As a youngster (aged 11) at boarding school I was early introduced to the terror of the passion in the annual retreat when Redemptorist or Passionist thunderers, with their gaunt features and gravelly voices, standing less than two metres from us little kids in the front rows, would blast the hell out of us. That brutish and brutalising methodology was par for the course at the time, not only in religion but in education itself. It supported in its own way our war effort and conditioned us to join in the brutal battles if ever we could get the chance.

As I move towards a little maturing in humanness, I am repulsed by cruelty of every kind. I will not dwell at all on the physical torture inflicted on Jesus of Nazareth. I see any connecting of sin with human suffering as gross misrepresentation.

It was only after I had really sinned, and gravely, that I began to understand the alienation sin produces, a fracture deep inside that no pain could touch. Jesus went down into that fracture of human shame, being publicly mocked, and charged with blasphemy, and despised along with murderers and notorious criminals.

The lesson of his passion is not about pain but about integrity, the effort a human being makes to maintain a positive outlook
to cling to some shred of hope
to stand
in shame
to thirst
for integrity destroyed.

Jesus dropped below the line in his despairing cry: My God, why have you abandoned me?

***

As a subject for discussion: what will you celebrate in this coming Passover? If we move away from the theology of painful reparation, the theology of paying redemption's price in Jesus' pain, the theology of a god who would be satisfied IF only his beloved son were to take on the punishment for all the sin of the world - otherwise NOT ...if we move away from these notions where do we go?

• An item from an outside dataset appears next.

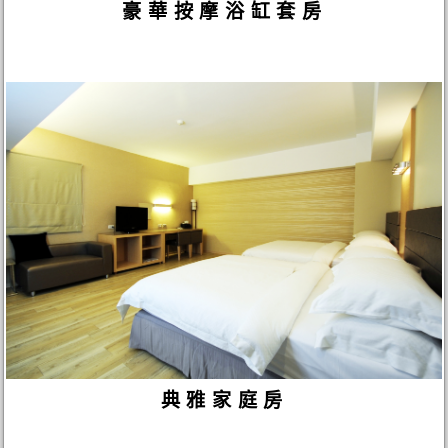
豪華按摩浴缸套房
典雅家庭房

For my part, I will see in Jesus a chosen man, yes - called by god, to declare the course to freedom and to show the way. His passover is an illustration that, through the suffering and dying that are part of this existence, we evolve to a new dimension of being.
This is the case especially when we pay the price of witnessing to the truth,

Is this an oversimplification? Does it have a ring of authentic truth in it? In fact, historically, it has been the hardest lesson to learn: freedom comes not from oppressing someone else, or killing anyone who oppresses us, but in accepting, intelligently and willingly, the pain that comes our way -

and (if only we dare) almost inviting the pain when we challenge what is evil and untrue with our own truth. There are many who dare and so many real martyrs in every country in the world, daring to challenge the darkness with their truth. They will rise to new life.

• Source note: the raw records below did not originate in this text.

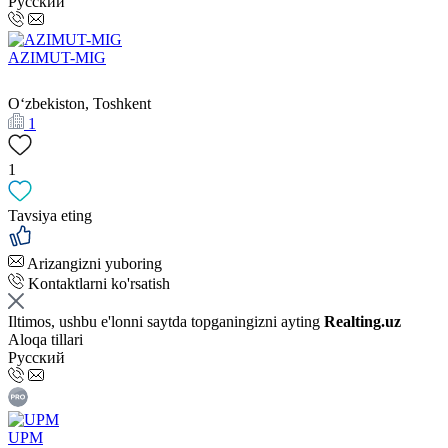
Русский
AZIMUT-MIG
Oʻzbekiston, Toshkent
1
1
Tavsiya eting
Arizangizni yuboring
Kontaktlarni ko'rsatish
Iltimos, ushbu e'lonni saytda topganingizni ayting
Realting.uz
Aloqa tillari
Русский
UPM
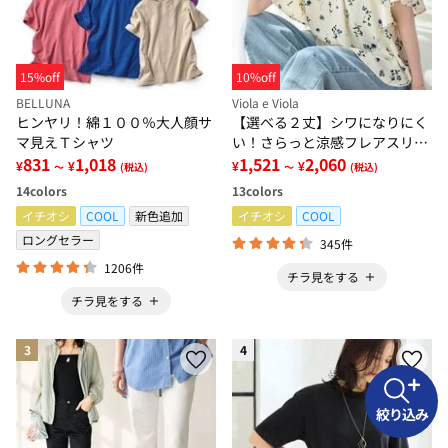
15%off
10%off
BELLUNA
Viola e Viola
ヒンヤリ！綿１００％大人顔サ
【選べる２丈】シワになりにく
マ見えＴシャツ
い！さらっと涼感フレアスリー
831
1,018
ブブラウス
1,521
2,060
¥
¥
¥
¥
～
(税込)
～
(税込)
14
colors
13
colors
イチオシ
COOL
新色追加
イチオシ
COOL
ロングセラー
345件
1206件
チラ見をする
チラ見をする
3
4
絞り込み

Those who dare also learn humility through suffering, being labelled traitors and much worse, slandered, rejected, and treated as idiots and hysterical fools. On the other side of despair they discover they are strong.

Those who so dare proclaim that life is stronger than death, light is stronger than the dark, truth is stronger than any lie. Excepting those who may have locked themselves in darkness and thrown away the key, every man and woman is able to see this, believe it, and hope for its outcome - to be free.